Our BlackBerry Z10 came in a box with two chargers - one for a European plug and one for a US plug (this could be region dependent). Also in the box are a microUSB cable and a one-piece headset.
The BlackBerry Z10 measures 130 x 65.6 x 9 mm, which isn't too big for a smartphone with a 4.2" screen. We've seen better of course, with the Motorola Razr M/Razr i duo measuring 122.5 x 60.9 x 8.3 mm and featuring 4.3" displays. The difference in width goes down to the different screen aspect - 15:9 for the Z10 and 16:9 for the Moto phones. It seems BlackBerry could have done better with the space above and below the display. On a second thought, considering that swipes are central to the navigation and many of them start off the screen, they have an excuse.
The good news is that the BlackBerry Z10 is pretty easy to handle (it's just not as good as it could have been). At 137.5g the smartphone also strikes a good balance between solid feel in the hand and comfortable carrying.
BlackBerry has done a solid job with the BlackBerry Z10 design. With the touchscreen bar form factor admittedly offering little creativity, the Canadians have crafted a handset which has enough character, without being overdesigned.
We particularly like the patterned plastic back, which not only looks cool, but also feels nice to the touch and provides excellent grip. The front is not bad either, although certain similarities to the iPhone will have some people impressed for the wrong reasons.
At any rate, the BlackBerry Z10 is a nice looking smartphone, that no one will mind being seen with. It also feels pretty sturdy, so chances are looks won't fade too quickly.
A key difference between the BlackBerry Z10 and its smartphone rivals to run the major platforms (iOS, Android and WP) is the lack of any hardware buttons at the front.
All you get below the display is the microphone pinhole, while above you'll spot the earpiece, the ambient light and proximity sensors, as well as the front-facing camera and the status LED. The LED alerts you of anything from incoming calls through BBM and regular messages, to the battery status and social network updates. You can selectively enable the events you need or disable LED notifications altogether.
There's no home button to let you wake up the phone without reaching for the power key, but the Z10 was designed not to need it. Instead, you can simply do a vertical swipe on the screen and the smartphone will wake up. Yep, that works right from sleep, which is one better than the Nokia N9's solution where a double tap wakes the phone up before you swipe to unlock it. If you are worried that you'll trigger the unlock by accident you can disable it from settings and use the Z10 the old-school way.
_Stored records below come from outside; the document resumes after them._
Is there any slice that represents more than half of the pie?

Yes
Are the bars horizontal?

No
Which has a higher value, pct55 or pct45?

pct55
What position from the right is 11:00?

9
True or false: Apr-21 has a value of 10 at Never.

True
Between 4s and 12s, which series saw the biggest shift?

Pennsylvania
The heavily gesture-based UI means there are not too many controls on the sides either. On the right you get a couple of volume keys, separated by the voice command button. You can set the volume keys to double as music controls, allowing you to skip tracks. Sadly, there's no camera shutter key here.
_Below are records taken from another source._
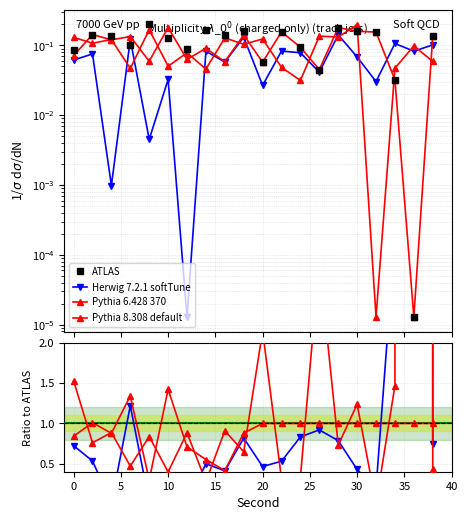

How many interior local peaks does the ATLAS series have?

6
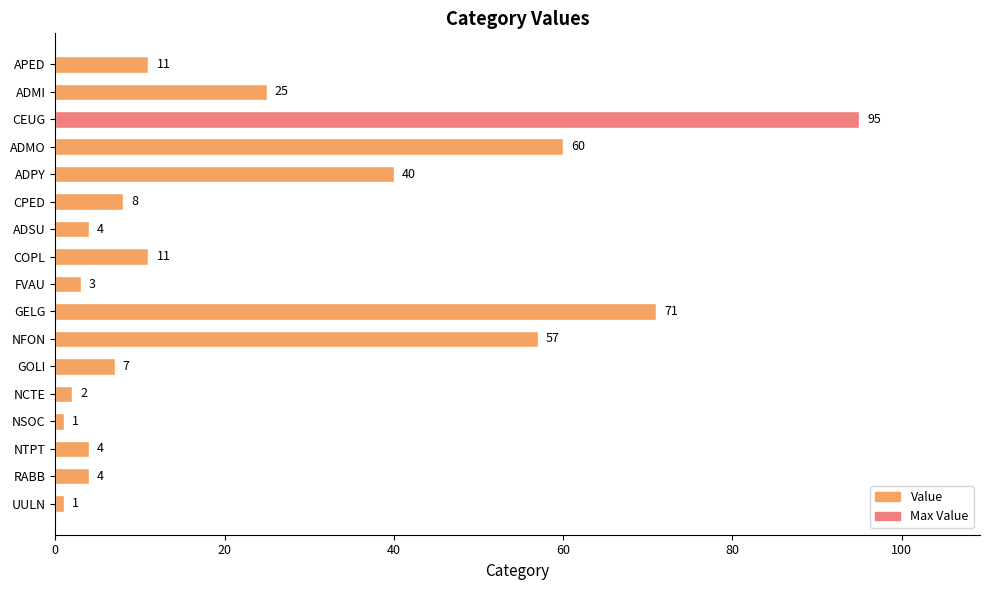

Reading top to bottom, list all the values displayed in this chart.

11	25	95	60	40	8	4	11	3	71	57	7	2	1	4	4	1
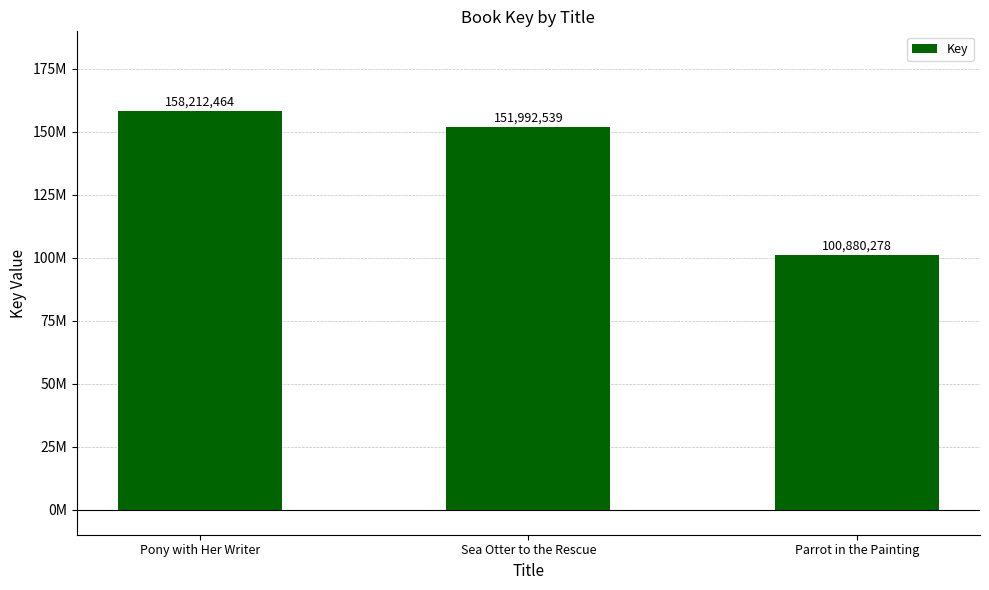

Which category has the highest value across all series?

Pony with Her Writer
The two connectivity ports are on the left - the microUSB and microHDMI jacks are both left uncovered, which admittedly doesn't look all that great. They're readily accessible, though.
The top of the BlackBerry Z10 features the secondary microphone, the 3.5mm audio jack and the power key.
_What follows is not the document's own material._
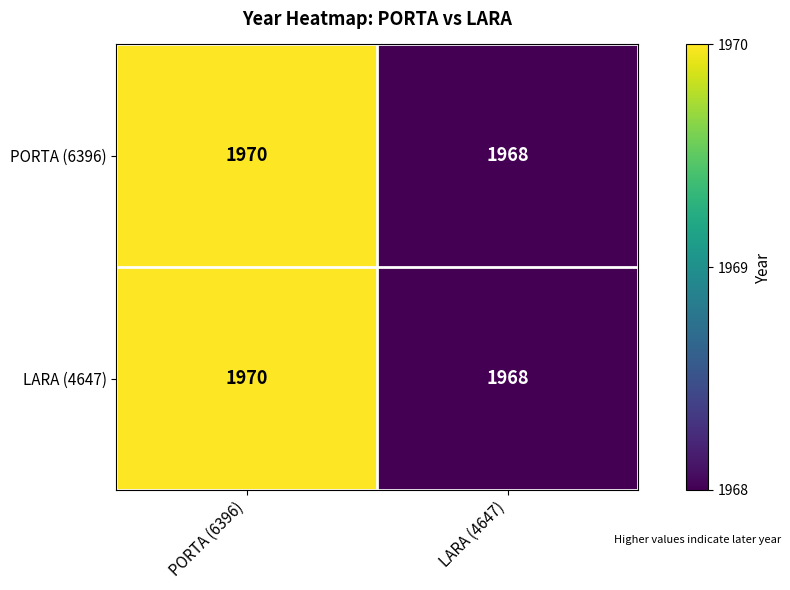

What is the total value across all series at PORTA (6396)?

3940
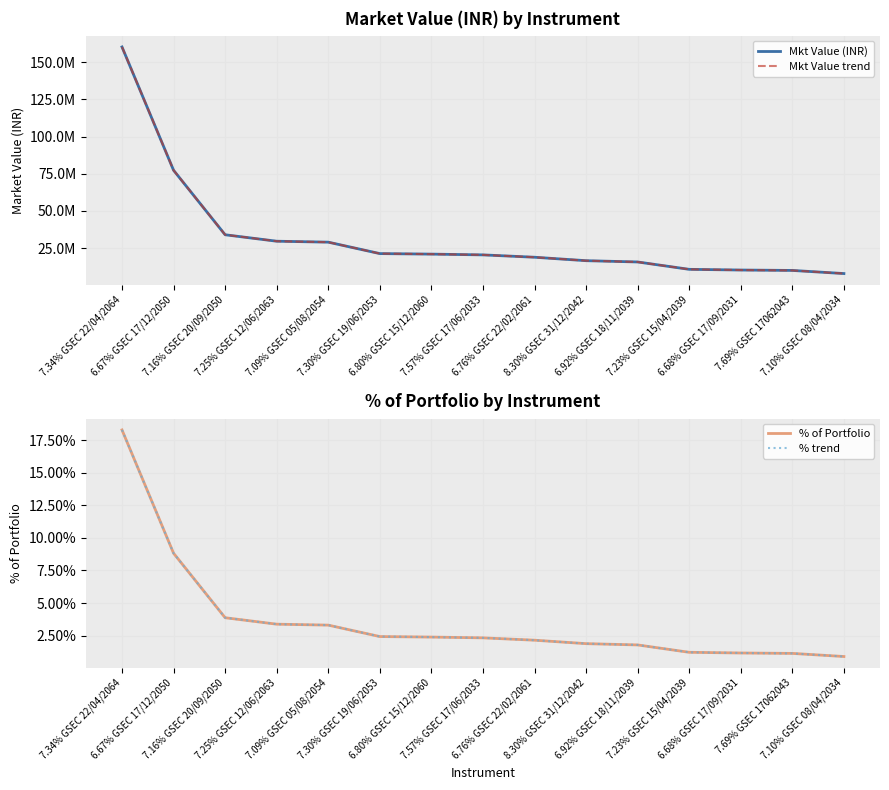

True or false: % of Portfolio has more than 0 interior local peaks.

False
The bottom is bereft of controls: you'll only spot a slit to place a fingernail and pull the battery cover open.
The pattern on the back is interrupted only by the 8 megapxiel camera lens, the LED flash and the BlackBerry logo. The logo sits right on top of the NFC transmitter, so it's an indication of the strongest signal point.
Under the BlackBerry Z10 back panel rests the 1800 mAh removable battery and the two card slots - microSIM and microSD, the latter being hot-swappable. We are really glad BlackBerry didn't go for an embedded battery as more and more OEMs are taking this route recently.